Extract:
+++

Erdoğan is right: There is something shameful about the refugee crisis
But he is wrong about whose shame it is. President Recep Tayyip Erdoğan repeated his cliché rhetoric at the G-20 Summit in China that “the West’s attitude over the refugee problem is disgraceful in the name of humanity.” Once again, he accused the West of racism.
Never mind the big inconsistency in his other lines: That it is shameful to defend Syrian President Bashar al-Assad’s stay in power, and that “we are in agreement with [Russian President Vladimir] Putin over Syria.” A few weeks after the last time Mr. Erdoğan said that he believed Russia would align with Turkey’s position over Syria, Turkey shot down a Russian fighter jet. Now that Mr. Erdoğan speaks of mutual agreement with Mr. Putin over Syria, another political disaster may be looming.
Since the beginning of the Syrian refugee crisis Mr. Erdoğan has claimed that it was (Christian) Europe’s moral obligation to accept a big part of the refugees. Because the refugees want to go to (Christian) Europe? Why? We all know why. But why is it not the neighboring Muslim countries’ moral obligation to host overwhelmingly Muslim refugees in their own Muslim lands?
Jordan’s (late) King Abdullah wrote in his memoirs: “The tragedy of the Palestinians was that most of their leaders had paralyzed them with false and unsubstantiated promises that they were not alone; that 80 million Arabs and 400 million Muslims would instantly and miraculously come to their rescue.”
Decades later, the Syrians fleeing the civil war in their homeland are not tempted into the same tragedy: They want to use Turkey and other Muslim countries as stepping stones to reach better, more civilized lands. First of all, that is an Islamic self-insult: Why do Muslims risk their lives trying to cross into the predominantly Christian West, which probably most of them have viewed as “evil?” Why do our Muslim Syrian brothers not want to live with us? Why do they want to risk their lives and flee to Christian lands?

+++

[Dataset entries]
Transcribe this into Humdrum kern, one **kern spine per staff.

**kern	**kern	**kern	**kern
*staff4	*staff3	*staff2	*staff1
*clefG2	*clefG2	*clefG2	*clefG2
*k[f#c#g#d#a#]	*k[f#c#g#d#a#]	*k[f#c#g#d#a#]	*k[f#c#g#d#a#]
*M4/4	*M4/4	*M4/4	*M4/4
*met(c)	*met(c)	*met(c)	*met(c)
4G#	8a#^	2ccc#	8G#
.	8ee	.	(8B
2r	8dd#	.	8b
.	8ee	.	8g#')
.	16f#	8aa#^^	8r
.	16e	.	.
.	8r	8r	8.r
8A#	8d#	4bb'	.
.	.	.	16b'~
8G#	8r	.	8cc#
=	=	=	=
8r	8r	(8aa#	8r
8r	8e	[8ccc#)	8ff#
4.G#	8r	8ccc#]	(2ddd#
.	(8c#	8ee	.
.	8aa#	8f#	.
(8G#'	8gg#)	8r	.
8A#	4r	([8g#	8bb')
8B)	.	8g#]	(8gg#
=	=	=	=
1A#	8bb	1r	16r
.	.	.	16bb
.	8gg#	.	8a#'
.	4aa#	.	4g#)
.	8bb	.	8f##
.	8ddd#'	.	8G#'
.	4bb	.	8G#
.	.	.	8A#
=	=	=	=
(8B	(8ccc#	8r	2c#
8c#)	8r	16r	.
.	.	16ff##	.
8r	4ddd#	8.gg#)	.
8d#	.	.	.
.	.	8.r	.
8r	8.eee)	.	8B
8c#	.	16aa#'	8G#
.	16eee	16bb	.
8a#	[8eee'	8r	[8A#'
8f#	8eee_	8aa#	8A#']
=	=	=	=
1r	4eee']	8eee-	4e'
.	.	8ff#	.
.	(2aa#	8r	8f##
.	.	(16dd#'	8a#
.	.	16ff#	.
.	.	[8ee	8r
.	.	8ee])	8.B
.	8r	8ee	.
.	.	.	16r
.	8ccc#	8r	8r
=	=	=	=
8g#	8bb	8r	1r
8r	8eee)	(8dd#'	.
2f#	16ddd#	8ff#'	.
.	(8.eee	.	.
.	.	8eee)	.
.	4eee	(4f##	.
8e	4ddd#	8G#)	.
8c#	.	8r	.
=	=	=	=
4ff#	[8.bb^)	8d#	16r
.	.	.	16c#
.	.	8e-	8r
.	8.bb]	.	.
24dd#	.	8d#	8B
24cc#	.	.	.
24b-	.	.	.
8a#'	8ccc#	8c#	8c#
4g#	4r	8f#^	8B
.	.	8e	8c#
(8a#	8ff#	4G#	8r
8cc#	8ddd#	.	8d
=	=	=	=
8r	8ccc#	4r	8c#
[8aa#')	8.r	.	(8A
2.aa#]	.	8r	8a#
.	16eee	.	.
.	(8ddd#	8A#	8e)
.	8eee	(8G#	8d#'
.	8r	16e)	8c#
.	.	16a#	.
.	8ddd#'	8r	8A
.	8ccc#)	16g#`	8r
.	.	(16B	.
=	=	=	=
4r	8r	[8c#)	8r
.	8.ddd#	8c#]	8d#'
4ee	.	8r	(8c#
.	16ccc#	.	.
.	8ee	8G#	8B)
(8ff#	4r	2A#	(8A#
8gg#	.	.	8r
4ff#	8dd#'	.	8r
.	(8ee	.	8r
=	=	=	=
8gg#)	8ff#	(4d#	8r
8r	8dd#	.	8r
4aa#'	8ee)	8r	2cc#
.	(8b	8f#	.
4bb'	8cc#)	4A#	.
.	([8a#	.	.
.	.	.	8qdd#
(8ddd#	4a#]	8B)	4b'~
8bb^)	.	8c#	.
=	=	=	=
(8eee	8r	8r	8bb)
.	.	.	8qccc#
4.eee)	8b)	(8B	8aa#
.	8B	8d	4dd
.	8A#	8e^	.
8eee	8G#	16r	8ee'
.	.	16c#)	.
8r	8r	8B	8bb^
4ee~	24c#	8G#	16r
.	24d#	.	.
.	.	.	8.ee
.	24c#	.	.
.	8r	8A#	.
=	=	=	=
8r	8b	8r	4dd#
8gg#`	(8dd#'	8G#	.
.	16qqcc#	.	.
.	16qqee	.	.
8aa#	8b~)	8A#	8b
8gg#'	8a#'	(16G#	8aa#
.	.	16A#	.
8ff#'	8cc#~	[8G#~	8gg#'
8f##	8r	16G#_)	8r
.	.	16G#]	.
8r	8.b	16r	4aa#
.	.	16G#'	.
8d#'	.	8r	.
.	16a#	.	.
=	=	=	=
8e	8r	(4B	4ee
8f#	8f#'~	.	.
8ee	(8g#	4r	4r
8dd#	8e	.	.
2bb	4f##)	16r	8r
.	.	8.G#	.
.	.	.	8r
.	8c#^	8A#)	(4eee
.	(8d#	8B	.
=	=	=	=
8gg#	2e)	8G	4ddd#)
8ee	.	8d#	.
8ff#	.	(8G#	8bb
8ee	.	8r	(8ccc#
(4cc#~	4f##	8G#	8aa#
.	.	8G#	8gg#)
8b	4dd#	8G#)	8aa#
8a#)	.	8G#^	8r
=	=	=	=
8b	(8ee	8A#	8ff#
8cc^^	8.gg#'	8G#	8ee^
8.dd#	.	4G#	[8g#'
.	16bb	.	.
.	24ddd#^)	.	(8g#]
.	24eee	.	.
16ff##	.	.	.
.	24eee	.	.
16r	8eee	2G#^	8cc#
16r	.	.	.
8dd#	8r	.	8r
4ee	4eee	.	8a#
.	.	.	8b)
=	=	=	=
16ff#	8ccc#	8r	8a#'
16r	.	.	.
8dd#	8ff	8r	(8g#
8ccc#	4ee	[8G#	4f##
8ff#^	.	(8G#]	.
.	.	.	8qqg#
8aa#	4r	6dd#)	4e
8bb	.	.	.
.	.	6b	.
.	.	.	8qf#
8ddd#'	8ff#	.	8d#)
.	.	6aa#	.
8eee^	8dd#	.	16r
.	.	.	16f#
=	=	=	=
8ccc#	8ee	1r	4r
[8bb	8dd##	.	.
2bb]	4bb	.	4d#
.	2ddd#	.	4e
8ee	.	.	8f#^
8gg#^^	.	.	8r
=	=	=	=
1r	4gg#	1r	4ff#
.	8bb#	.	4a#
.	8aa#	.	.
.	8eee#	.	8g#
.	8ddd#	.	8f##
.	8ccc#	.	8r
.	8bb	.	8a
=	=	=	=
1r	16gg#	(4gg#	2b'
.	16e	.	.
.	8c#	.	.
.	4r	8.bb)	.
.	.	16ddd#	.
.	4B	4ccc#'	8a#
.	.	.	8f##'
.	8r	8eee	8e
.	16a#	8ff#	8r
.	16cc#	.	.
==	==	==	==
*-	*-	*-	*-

+++

Required work:
**A)** Condense the paragraph of the refugee crisis column that begins "Never mind the big inconsistency" into two or three sentences, keeping its main facts.
**B)** Supply the next paragraph of the column on Erdoğan and the refugee crisis, continuing from its final sentence.

Results for the exercise:
**A)** Erdoğan contradicts himself by calling it shameful to defend Syrian President Bashar al-Assad's stay in power while also saying Turkey is in agreement with Russian President Vladimir Putin over Syria. A few weeks after he last said he believed Russia would align with Turkey's position on Syria, Turkey shot down a Russian fighter jet. His new talk of mutual agreement with Putin may therefore signal another political disaster.

**B)**
Even totally irrelevant, faraway non-Muslim countries like Brazil, Chile and Venezuela have said that they would volunteer to take thousands of Syrian refugees. Any Muslim refugees in oil-rich Muslim Gulf countries? How many in the Saudi Kingdom that is the custodian of Sunni Islam and is the seat of the holiest Muslim shrines in Mecca? And, even if they had invited Syrian refugees, would the poor souls prefer to be accepted by Christian lands or by the custodian of Sunni Islam? We all know the answer. The Muslim refugees cannot even stand Turkey, which is heaven compared to the custodian of Sunni Islam – yet its friend, too.
And for all that self-humiliating picture Mr. Erdoğan blames the West for having taken “only” over 250,000 refugees as opposed to almost none in the rich Gulf. Why really do Saudi Arabia, Qatar, the United Arab Emirates, Bahrain and Oman keep employing large numbers of Asian workers but have not taken even a few dozens of Muslim Syrians refugees?
The moral story is about a grandiose, multi-faceted Middle Eastern dilemma: Muslims in this part of the world view the Christian West as “evil,” yet they know quite well that Christian lands are the most decent places to live economically and politically, while wealthy Arab states are programmed to turn their back on the plight of fellow Muslims who are in need of a helping hand and Islamists blame it all on the West – the easiest thing they, too, are programmed to do reflexively.
The legitimate questions here are: Why do “West-hating” Muslims want to go to the “evil” Christian West; why do their fellow Muslim Arab nations not raise even a helping finger, let alone a hand; or why should non-Muslims pay for exclusively intra-Muslim wars and the wave of migrants these wars create?